• **What is expected**:
Can you copy out the text of every entry below, character for character, and leave the pictures out?

• **Task inputs**:
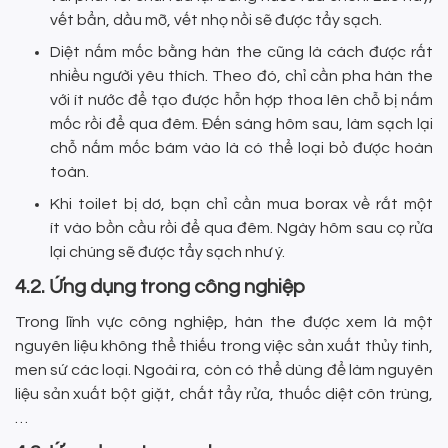
vết bẩn, dầu mỡ, vết nhọ nồi sẽ được tẩy sạch.
Diệt nấm mốc bằng hàn the cũng là cách được rất
nhiều người yêu thích. Theo đó, chỉ cần pha hàn the
với ít nước để tạo được hỗn hợp thoa lên chỗ bị nấm
mốc rồi để qua đêm. Đến sáng hôm sau, làm sạch lại
chỗ nấm mốc bám vào là có thể loại bỏ được hoàn
toàn.
Khi toilet bị dơ, bạn chỉ cần mua borax về rắt một
ít vào bồn cầu rồi để qua đêm. Ngày hôm sau cọ rửa
lại chúng sẽ được tẩy sạch như ý.
4.2. Ứng dụng trong công nghiệp
Trong lĩnh vực công nghiệp, hàn the được xem là một
nguyên liệu không thể thiếu trong việc sản xuất thủy tinh,
men sứ các loại. Ngoài ra, còn có thể dùng để làm nguyên
liệu sản xuất bột giặt, chất tẩy rửa, thuốc diệt côn trùng,
…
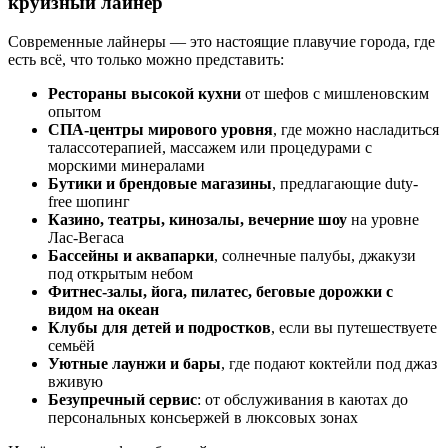
круизный лайнер
Современные лайнеры — это настоящие плавучие города, где
есть всё, что только можно представить:
Рестораны высокой кухни
от шефов с мишленовским
опытом
СПА-центры мирового уровня
, где можно насладиться
талассотерапией, массажем или процедурами с
морскими минералами
Бутики и брендовые магазины
, предлагающие duty-
free шопинг
Казино, театры, кинозалы, вечерние шоу
на уровне
Лас-Вегаса
Бассейны и аквапарки
, солнечные палубы, джакузи
под открытым небом
Фитнес-залы, йога, пилатес, беговые дорожки с
видом на океан
Клубы для детей и подростков
, если вы путешествуете
семьёй
Уютные лаунжи и бары
, где подают коктейли под джаз
вживую
Безупречный сервис
: от обслуживания в каютах до
персональных консьержей в люксовых зонах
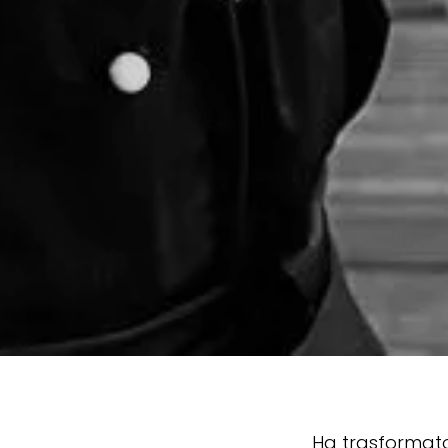
Ha trasformato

• **Solution to this problem**:
vết bẩn, dầu mỡ, vết nhọ nồi sẽ được tẩy sạch.
Diệt nấm mốc bằng hàn the cũng là cách được rất
nhiều người yêu thích. Theo đó, chỉ cần pha hàn the
với ít nước để tạo được hỗn hợp thoa lên chỗ bị nấm
mốc rồi để qua đêm. Đến sáng hôm sau, làm sạch lại
chỗ nấm mốc bám vào là có thể loại bỏ được hoàn
toàn.
Khi toilet bị dơ, bạn chỉ cần mua borax về rắt một
ít vào bồn cầu rồi để qua đêm. Ngày hôm sau cọ rửa
lại chúng sẽ được tẩy sạch như ý.
4.2. Ứng dụng trong công nghiệp
Trong lĩnh vực công nghiệp, hàn the được xem là một
nguyên liệu không thể thiếu trong việc sản xuất thủy tinh,
men sứ các loại. Ngoài ra, còn có thể dùng để làm nguyên
liệu sản xuất bột giặt, chất tẩy rửa, thuốc diệt côn trùng,
…
круизный лайнер
Современные лайнеры — это настоящие плавучие города, где
есть всё, что только можно представить:
Рестораны высокой кухни
от шефов с мишленовским
опытом
СПА-центры мирового уровня
, где можно насладиться
талассотерапией, массажем или процедурами с
морскими минералами
Бутики и брендовые магазины
, предлагающие duty-
free шопинг
Казино, театры, кинозалы, вечерние шоу
на уровне
Лас-Вегаса
Бассейны и аквапарки
, солнечные палубы, джакузи
под открытым небом
Фитнес-залы, йога, пилатес, беговые дорожки с
видом на океан
Клубы для детей и подростков
, если вы путешествуете
семьёй
Уютные лаунжи и бары
, где подают коктейли под джаз
вживую
Безупречный сервис
: от обслуживания в каютах до
персональных консьержей в люксовых зонах
Ha trasformato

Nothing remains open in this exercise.